Pivotal role of DARPP-32 in postsynaptic signaling in medium spiny neurons, illustrating the potential for nicotinic modulation. DARPP-32 integrates inputs from multiple systems to regulate PP-1; only dopamine and glutamate receptors are shown for clarity. Postsynaptic dopamine D1 and D2 receptors are largely segregated to the “direct” (striatonigral) and “indirect” (striatopallidal) projection pathways, respectively. Other components shown are presumed to be common to all medium spiny neurons. DARPP-32 via PP-1 influences the activity of numerous target proteins, including receptors, ion channels and transcription factors. nAChRs that modulate dopamine release, notably α4β2* and α6β2* subtypes (shown here on nigrostriatal terminals but also present on dopaminergic cell bodies in the SN) can also affect postsynaptic excitability and synaptic plasticity through these mechanisms.

Fig. 6.

Schematic diagram depicting the effects of partial and near-complete dopaminergic lesioning on expression of nAChR subtypes in striatum. In intact striatum (left), α6β2* nAChRs are primarily expressed on nigrostriatal dopaminergic terminals (DA). α4β2* nAChRs are also located on dopaminergic terminals and comprise 30 to 50% of the striatal α4β2* population. The remaining 70 to 50% of α4β2* nAChRs, which are likely to be predominantly composed only of the α4 and β2 subunits, are present on other neuronal or non-neuronal elements (other). α7 nAChRs are inferred to be located on glutamatergic (Glu) afferents.

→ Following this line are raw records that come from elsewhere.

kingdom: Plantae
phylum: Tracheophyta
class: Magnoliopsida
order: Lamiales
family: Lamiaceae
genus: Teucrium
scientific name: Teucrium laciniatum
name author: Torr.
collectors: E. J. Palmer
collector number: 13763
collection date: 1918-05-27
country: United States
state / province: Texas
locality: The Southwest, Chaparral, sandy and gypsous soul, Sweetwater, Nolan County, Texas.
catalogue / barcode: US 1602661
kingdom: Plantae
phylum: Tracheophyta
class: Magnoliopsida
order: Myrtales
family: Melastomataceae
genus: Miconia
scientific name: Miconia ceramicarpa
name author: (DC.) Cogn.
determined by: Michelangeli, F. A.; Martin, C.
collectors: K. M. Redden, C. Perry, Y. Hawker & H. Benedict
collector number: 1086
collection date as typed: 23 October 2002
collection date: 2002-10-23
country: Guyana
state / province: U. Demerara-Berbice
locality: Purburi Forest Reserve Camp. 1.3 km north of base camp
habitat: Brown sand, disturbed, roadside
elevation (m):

In rats with a partial striatal lesion (middle), the α6α4β2β3 nAChR subtype disappears first, and thus the effects of nicotine or nicotinic drugs would be mediated by residual α6β2* subtypes and by α4β2* and possibly α7 nAChR subtypes. With a near-complete lesion (right), all presynaptic nAChRs are lost from nigrostriatal dopaminergic terminals. However, α4β2 nAChRs are preserved on other elements and, possibly together with α7 nAChRs, will contribute to local nAChR-mediated effects. Enhanced glutamatergic signaling is indicated. See Huang et al. (2011) for further details.